直接防護力
出典: フリー百科事典『ウィキペディア(Wikipedia)』 (2022/05/17 10:12 UTC 版)
防護力に関しては、新たに開発した複合装甲を使用している。また複合装甲以外の防弾鋼板も「結晶粒微細化鋼板」と呼ばれる鋼板が採用されている。この鋼板は多結晶体である鋼板内の結晶粒を微細化することで、結晶粒界の面積を増大させて敵弾による応力を分散させている。また粒界面積の増大は粒界に偏在する不純元素の濃度を薄め、敵弾命中によるへき開型の亀裂伝播を粒界が阻止する効果がある。これにより防御力を維持したまま軽量化を図っている。 2006年に公表された防衛省技術研究本部のウェブサイト内の資料である「公共調達の適正化について(平成18年8月25日付財計第2017号)に基づく随意契約に係る情報の公表(物品役務等)」には、岐阜県の神岡出張所にて実施される正面要部耐弾性試験に関する内容が記載されている。これによると新型試作砲である120mm架台砲IV型、そして新型試作砲弾である徹甲弾IV型を用いること、それらを用いた射距離250メートルの射撃により砲塔正面左右および防楯、車体正面モジュール型装甲の耐弾性評価を実施するとされる。 列国の軍隊の現存する様々な砲弾に対して全て抗堪できる優れた防護能力を持っている。 炭素繊維やセラミックスの装甲板への使用や、小型化などにより全備重量は90式より約12%ほど軽量になったとされる。
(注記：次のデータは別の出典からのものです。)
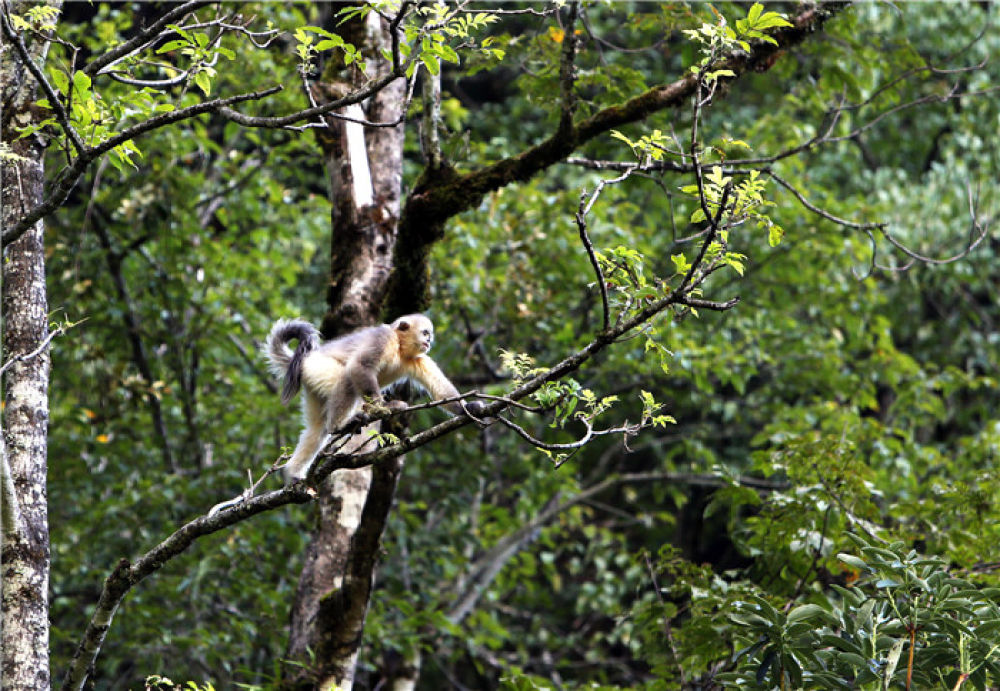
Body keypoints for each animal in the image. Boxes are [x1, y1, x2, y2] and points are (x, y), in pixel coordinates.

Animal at [266, 314, 484, 482]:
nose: (429, 341)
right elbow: (359, 366)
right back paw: (340, 424)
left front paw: (470, 408)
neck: (399, 348)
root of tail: (306, 359)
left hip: (313, 388)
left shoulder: (418, 359)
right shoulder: (383, 338)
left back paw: (293, 473)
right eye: (425, 333)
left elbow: (441, 391)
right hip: (318, 368)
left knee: (316, 431)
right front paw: (380, 407)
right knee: (347, 377)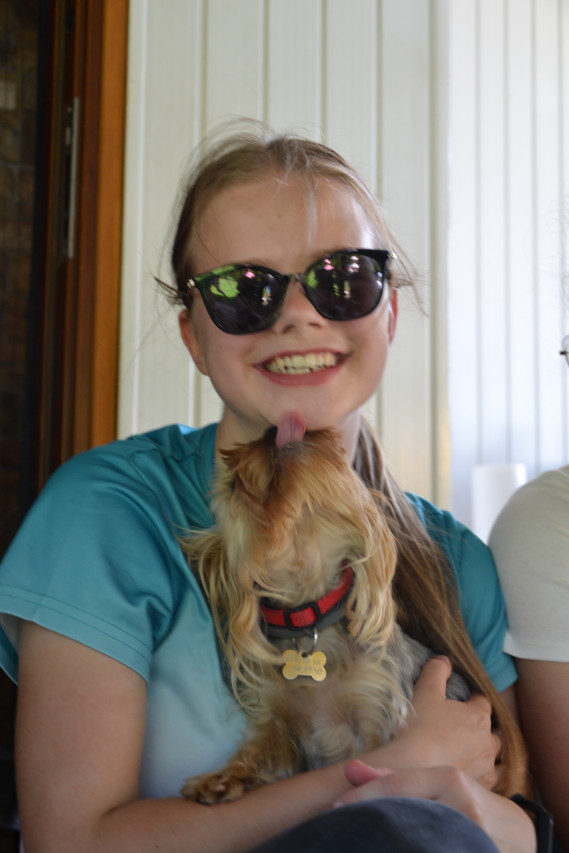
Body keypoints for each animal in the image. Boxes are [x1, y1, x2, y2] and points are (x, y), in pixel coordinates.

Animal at [180, 414, 475, 804]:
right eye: (233, 485)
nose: (273, 430)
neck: (307, 612)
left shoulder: (375, 712)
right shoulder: (278, 725)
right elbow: (260, 752)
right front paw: (218, 779)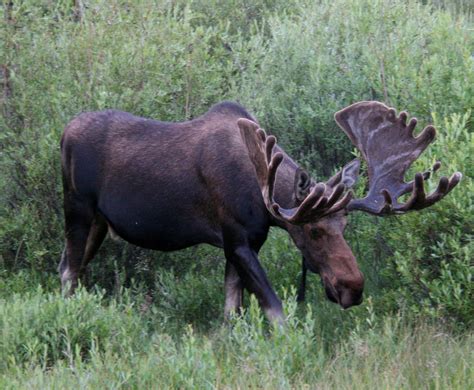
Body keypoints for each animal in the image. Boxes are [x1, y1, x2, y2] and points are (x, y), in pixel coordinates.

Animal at [60, 100, 462, 322]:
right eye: (313, 230)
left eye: (346, 225)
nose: (352, 288)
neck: (263, 195)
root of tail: (64, 132)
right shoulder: (237, 240)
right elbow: (276, 310)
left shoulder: (244, 243)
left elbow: (231, 311)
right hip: (78, 210)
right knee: (68, 271)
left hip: (99, 223)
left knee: (71, 267)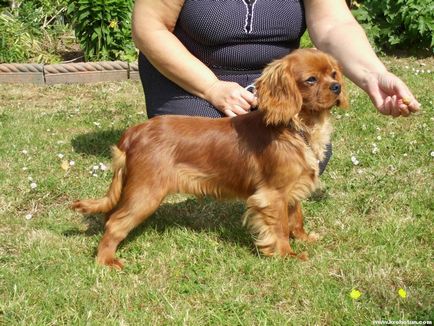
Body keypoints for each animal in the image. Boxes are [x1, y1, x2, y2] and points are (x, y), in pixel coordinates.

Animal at [73, 47, 348, 268]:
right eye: (311, 80)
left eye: (334, 74)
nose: (337, 87)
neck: (296, 127)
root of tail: (134, 132)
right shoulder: (273, 195)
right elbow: (279, 227)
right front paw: (287, 255)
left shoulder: (293, 188)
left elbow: (296, 217)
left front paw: (304, 238)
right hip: (146, 193)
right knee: (115, 223)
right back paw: (106, 260)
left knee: (111, 215)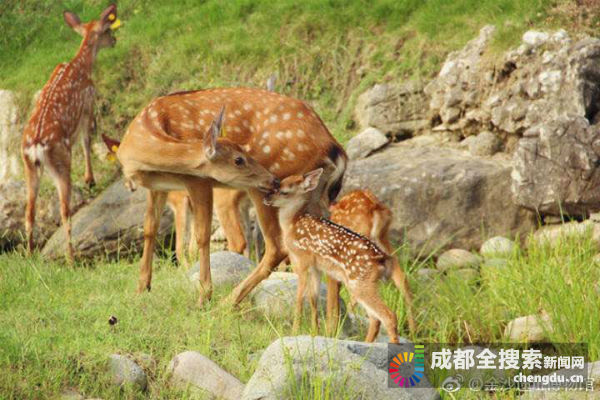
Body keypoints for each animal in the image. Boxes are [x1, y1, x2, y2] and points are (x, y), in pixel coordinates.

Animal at [21, 4, 119, 262]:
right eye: (107, 30)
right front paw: (90, 179)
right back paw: (70, 257)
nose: (115, 40)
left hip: (29, 167)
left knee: (29, 211)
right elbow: (87, 140)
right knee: (65, 211)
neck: (82, 65)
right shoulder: (88, 104)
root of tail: (36, 146)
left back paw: (31, 255)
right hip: (61, 161)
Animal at [113, 87, 344, 306]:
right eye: (238, 159)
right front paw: (141, 289)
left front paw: (204, 296)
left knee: (277, 247)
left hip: (269, 191)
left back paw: (228, 302)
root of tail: (334, 148)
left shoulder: (199, 181)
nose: (274, 180)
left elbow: (202, 236)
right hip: (316, 198)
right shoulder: (158, 186)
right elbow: (149, 228)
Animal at [266, 170, 404, 344]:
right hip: (364, 283)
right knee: (375, 318)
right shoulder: (316, 267)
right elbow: (313, 298)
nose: (266, 198)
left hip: (360, 283)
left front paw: (295, 331)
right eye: (278, 184)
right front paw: (315, 332)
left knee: (388, 315)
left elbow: (299, 298)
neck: (292, 224)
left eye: (283, 191)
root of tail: (381, 259)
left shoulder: (302, 260)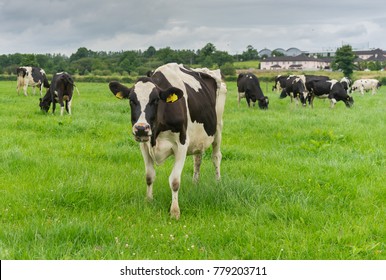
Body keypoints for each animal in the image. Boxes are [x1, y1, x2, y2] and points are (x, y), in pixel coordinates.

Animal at [108, 63, 226, 219]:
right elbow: (149, 176)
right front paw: (149, 201)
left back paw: (218, 183)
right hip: (198, 137)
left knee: (216, 157)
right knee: (197, 159)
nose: (141, 128)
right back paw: (195, 184)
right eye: (131, 101)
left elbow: (175, 181)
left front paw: (175, 211)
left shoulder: (182, 144)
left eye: (155, 100)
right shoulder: (144, 145)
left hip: (218, 128)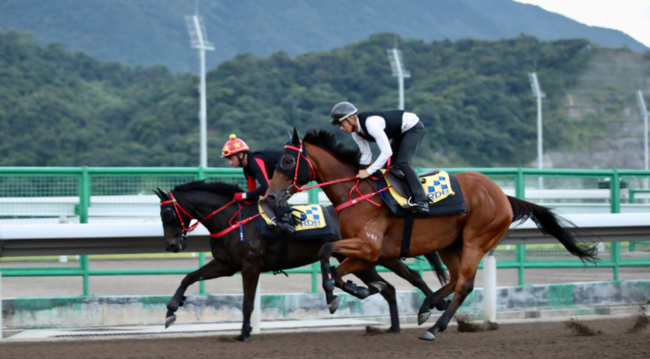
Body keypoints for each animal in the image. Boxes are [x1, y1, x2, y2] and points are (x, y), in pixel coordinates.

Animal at [153, 181, 448, 342]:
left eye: (167, 214)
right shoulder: (226, 266)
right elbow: (188, 277)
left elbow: (247, 303)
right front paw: (170, 311)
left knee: (413, 277)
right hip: (360, 260)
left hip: (381, 255)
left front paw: (244, 332)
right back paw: (393, 324)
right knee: (387, 288)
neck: (232, 221)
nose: (171, 246)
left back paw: (433, 306)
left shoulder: (250, 266)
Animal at [260, 129, 596, 340]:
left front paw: (343, 294)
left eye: (287, 160)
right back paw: (427, 307)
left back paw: (434, 328)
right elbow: (333, 264)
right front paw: (354, 291)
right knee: (454, 279)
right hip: (450, 244)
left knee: (464, 285)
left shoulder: (369, 248)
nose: (271, 197)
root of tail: (503, 195)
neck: (355, 193)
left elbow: (327, 254)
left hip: (477, 240)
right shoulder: (371, 253)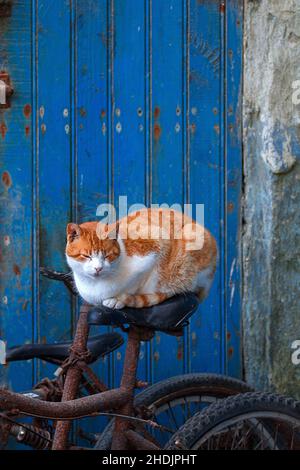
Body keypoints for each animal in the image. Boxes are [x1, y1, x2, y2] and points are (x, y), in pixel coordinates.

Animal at [65, 208, 217, 310]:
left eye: (107, 255)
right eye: (86, 256)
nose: (98, 268)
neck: (94, 286)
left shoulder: (156, 246)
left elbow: (135, 285)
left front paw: (118, 300)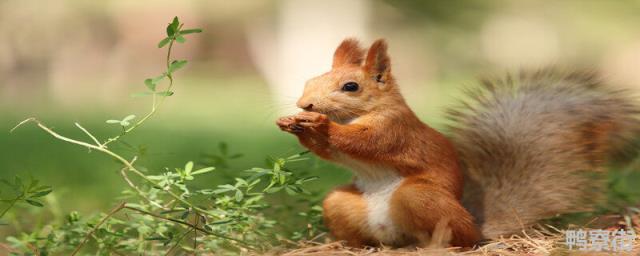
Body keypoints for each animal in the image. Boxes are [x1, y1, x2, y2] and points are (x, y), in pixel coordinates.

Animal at [276, 38, 640, 248]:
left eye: (351, 86)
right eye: (311, 80)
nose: (305, 104)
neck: (367, 112)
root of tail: (479, 228)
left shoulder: (396, 130)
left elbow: (366, 143)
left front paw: (320, 124)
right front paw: (292, 124)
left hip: (421, 198)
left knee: (457, 239)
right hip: (341, 205)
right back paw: (356, 246)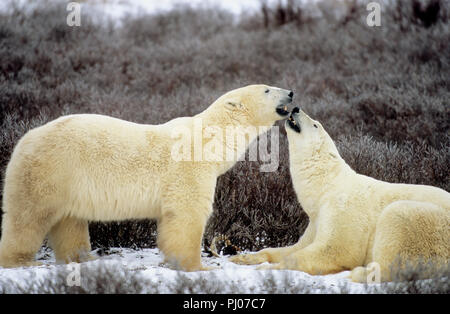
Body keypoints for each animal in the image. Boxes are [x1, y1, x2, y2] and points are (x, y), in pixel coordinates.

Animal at [0, 84, 294, 272]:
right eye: (267, 89)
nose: (291, 92)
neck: (208, 140)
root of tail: (24, 139)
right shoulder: (189, 170)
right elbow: (188, 215)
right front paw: (198, 267)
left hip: (69, 183)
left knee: (69, 221)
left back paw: (84, 259)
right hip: (50, 170)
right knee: (28, 217)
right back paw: (23, 261)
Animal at [232, 106, 450, 280]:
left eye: (316, 125)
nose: (295, 108)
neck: (327, 185)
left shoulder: (341, 209)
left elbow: (334, 250)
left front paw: (268, 268)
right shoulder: (316, 220)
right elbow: (294, 247)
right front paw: (244, 257)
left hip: (426, 225)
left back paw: (362, 272)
しかし複合装甲だけに限って見れば砲塔車体共に90式より重量が増しており、特に車体は二倍以上の重量がある。これはチャレンジャー2戦車がイラクで撃破された戦訓を取り入れたものと考えられている。 正面要部(砲塔・車体正面)には90式と同じく複合装甲が組み込まれており、90式は内装式モジュール装甲であると言われているが10式戦車の場合は砲塔正面、車体正面とも外装式モジュール装甲と報じられている。装甲板は取り外し可能なので、任務の性質や重量制限などに応じて、装甲の程度を選択できる自由度を持つ。 耐弾試験では155㎜砲弾の弾片、至近距離からの35ミリ機関砲による側面掃射、対戦車ロケット弾による側面攻撃、また付加装甲を装着してのトップアタック対戦車ミサイルによる攻撃にも全て抗堪し非常に優秀な防護力を保有している事がうかがえる 正面要部には、複数本のボルトで固定された装甲板が確認できる。砲塔部の装甲板は先端が楔形であり空間装甲としての効果などがあると考えられている。また、操縦士用ハッチ上方の一部の部分は内側に引き込まれる形で垂直になっており、この垂直部分を隔てた更に奥に複合装甲からなる主装甲が存在する。車体部の装甲板の内側には前照灯が確認できる。砲塔部・車体部どちらの装甲板も、90式のキャンバスカバーのように正面要部を覆うようにボルトで取り付けられている。 90式の防盾は正面投影面積が左右対称だったが、10式では直接照準眼鏡と連装銃のない側である防盾右半分の面積を小さくしている。 砲塔本体の両側面には分割式の増加装甲が装着されており、試験映像ではこれが取り外された状態で走行・射撃試験が行われている。この増加装甲は空間装甲と物入れを兼ねており、必要に応じて内部に装甲を追加するという見方がある。この根拠として、ニコニコ超会議2の会場への10式戦車の搬入は44トンの状態とされる側面や正面の増加装甲をつけた見た目のまま制限重量40トンの73式特大型セミトレーラで行われたことがあげられる。以上のことから通常外部に見えている正面や側面の増加装甲とされるものは増加装甲のカバーまたは物入れであり、10式戦車の44トンの状態の増加装甲は装甲カバーの内部に全く見えない形で装着される事がわかる。また、砲塔上面は二重構造で爆発反応装甲も追加できるとされているほか、砲塔と車体の側面には複数種類の増加装甲を装着可能とされているが最大限装甲を付加したとされる48トンの状態は一度も公開されたことがなくどのような外観になるかは不明である。